--- What to do ---
Print every line of the entries below without any alteration.

--- Material provided ---
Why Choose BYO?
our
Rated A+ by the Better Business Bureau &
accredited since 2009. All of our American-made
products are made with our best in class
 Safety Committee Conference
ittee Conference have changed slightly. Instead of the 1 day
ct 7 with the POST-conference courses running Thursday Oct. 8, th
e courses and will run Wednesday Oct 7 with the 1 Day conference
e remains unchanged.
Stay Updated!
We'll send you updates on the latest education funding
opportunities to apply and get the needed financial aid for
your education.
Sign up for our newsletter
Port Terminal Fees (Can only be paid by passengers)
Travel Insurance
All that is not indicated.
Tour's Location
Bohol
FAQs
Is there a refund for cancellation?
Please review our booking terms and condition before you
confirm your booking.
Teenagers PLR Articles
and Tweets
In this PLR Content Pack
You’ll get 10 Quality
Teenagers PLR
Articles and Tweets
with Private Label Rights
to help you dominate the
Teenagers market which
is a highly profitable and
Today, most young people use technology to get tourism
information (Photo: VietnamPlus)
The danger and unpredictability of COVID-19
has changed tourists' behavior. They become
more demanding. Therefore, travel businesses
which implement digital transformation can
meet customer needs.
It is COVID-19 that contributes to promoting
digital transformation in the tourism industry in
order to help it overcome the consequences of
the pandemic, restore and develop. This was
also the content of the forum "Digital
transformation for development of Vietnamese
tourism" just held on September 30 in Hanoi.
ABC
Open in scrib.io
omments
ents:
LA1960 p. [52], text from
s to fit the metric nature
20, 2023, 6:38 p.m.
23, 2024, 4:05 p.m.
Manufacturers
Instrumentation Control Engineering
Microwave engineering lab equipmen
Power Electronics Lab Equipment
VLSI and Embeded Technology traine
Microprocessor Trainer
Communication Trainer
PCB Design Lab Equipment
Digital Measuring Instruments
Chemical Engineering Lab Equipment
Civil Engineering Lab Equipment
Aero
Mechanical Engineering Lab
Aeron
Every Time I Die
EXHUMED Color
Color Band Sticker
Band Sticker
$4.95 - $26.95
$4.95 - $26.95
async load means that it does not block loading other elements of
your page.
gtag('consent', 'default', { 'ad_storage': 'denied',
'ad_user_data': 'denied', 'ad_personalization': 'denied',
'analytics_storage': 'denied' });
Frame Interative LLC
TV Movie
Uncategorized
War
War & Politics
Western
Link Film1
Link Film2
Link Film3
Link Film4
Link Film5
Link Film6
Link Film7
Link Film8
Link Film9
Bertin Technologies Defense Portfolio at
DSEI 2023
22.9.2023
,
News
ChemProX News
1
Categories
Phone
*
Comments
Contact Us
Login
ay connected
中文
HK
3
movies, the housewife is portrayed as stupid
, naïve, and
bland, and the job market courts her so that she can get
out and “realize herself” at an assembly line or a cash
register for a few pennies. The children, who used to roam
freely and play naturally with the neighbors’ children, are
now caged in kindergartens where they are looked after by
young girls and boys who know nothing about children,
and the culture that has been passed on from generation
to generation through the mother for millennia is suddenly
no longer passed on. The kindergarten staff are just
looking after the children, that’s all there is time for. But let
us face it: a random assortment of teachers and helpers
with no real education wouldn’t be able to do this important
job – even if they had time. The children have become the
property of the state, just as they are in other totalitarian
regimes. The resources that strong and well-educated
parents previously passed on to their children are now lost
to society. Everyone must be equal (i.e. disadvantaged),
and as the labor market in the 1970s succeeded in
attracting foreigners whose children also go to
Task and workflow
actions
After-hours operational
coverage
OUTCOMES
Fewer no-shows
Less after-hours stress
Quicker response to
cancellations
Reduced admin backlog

--- Task answer ---
Why Choose BYO?
our
Rated A+ by the Better Business Bureau &
accredited since 2009. All of our American-made
products are made with our best in class
 Safety Committee Conference
ittee Conference have changed slightly. Instead of the 1 day
ct 7 with the POST-conference courses running Thursday Oct. 8, th
e courses and will run Wednesday Oct 7 with the 1 Day conference
e remains unchanged.
Stay Updated!
We'll send you updates on the latest education funding
opportunities to apply and get the needed financial aid for
your education.
Sign up for our newsletter
Port Terminal Fees (Can only be paid by passengers)
Travel Insurance
All that is not indicated.
Tour's Location
Bohol
FAQs
Is there a refund for cancellation?
Please review our booking terms and condition before you
confirm your booking.
Teenagers PLR Articles
and Tweets
In this PLR Content Pack
You’ll get 10 Quality
Teenagers PLR
Articles and Tweets
with Private Label Rights
to help you dominate the
Teenagers market which
is a highly profitable and
Today, most young people use technology to get tourism
information (Photo: VietnamPlus)
The danger and unpredictability of COVID-19
has changed tourists' behavior. They become
more demanding. Therefore, travel businesses
which implement digital transformation can
meet customer needs.
It is COVID-19 that contributes to promoting
digital transformation in the tourism industry in
order to help it overcome the consequences of
the pandemic, restore and develop. This was
also the content of the forum "Digital
transformation for development of Vietnamese
tourism" just held on September 30 in Hanoi.
ABC
Open in scrib.io
omments
ents:
LA1960 p. [52], text from
s to fit the metric nature
20, 2023, 6:38 p.m.
23, 2024, 4:05 p.m.
Manufacturers
Instrumentation Control Engineering
Microwave engineering lab equipmen
Power Electronics Lab Equipment
VLSI and Embeded Technology traine
Microprocessor Trainer
Communication Trainer
PCB Design Lab Equipment
Digital Measuring Instruments
Chemical Engineering Lab Equipment
Civil Engineering Lab Equipment
Aero
Mechanical Engineering Lab
Aeron
Every Time I Die
EXHUMED Color
Color Band Sticker
Band Sticker
$4.95 - $26.95
$4.95 - $26.95
async load means that it does not block loading other elements of
your page.
gtag('consent', 'default', { 'ad_storage': 'denied',
'ad_user_data': 'denied', 'ad_personalization': 'denied',
'analytics_storage': 'denied' });
Frame Interative LLC
TV Movie
Uncategorized
War
War & Politics
Western
Link Film1
Link Film2
Link Film3
Link Film4
Link Film5
Link Film6
Link Film7
Link Film8
Link Film9
Bertin Technologies Defense Portfolio at
DSEI 2023
22.9.2023
,
News
ChemProX News
1
Categories
Phone
*
Comments
Contact Us
Login
ay connected
中文
HK
3
movies, the housewife is portrayed as stupid
, naïve, and
bland, and the job market courts her so that she can get
out and “realize herself” at an assembly line or a cash
register for a few pennies. The children, who used to roam
freely and play naturally with the neighbors’ children, are
now caged in kindergartens where they are looked after by
young girls and boys who know nothing about children,
and the culture that has been passed on from generation
to generation through the mother for millennia is suddenly
no longer passed on. The kindergarten staff are just
looking after the children, that’s all there is time for. But let
us face it: a random assortment of teachers and helpers
with no real education wouldn’t be able to do this important
job – even if they had time. The children have become the
property of the state, just as they are in other totalitarian
regimes. The resources that strong and well-educated
parents previously passed on to their children are now lost
to society. Everyone must be equal (i.e. disadvantaged),
and as the labor market in the 1970s succeeded in
attracting foreigners whose children also go to
Task and workflow
actions
After-hours operational
coverage
OUTCOMES
Fewer no-shows
Less after-hours stress
Quicker response to
cancellations
Reduced admin backlog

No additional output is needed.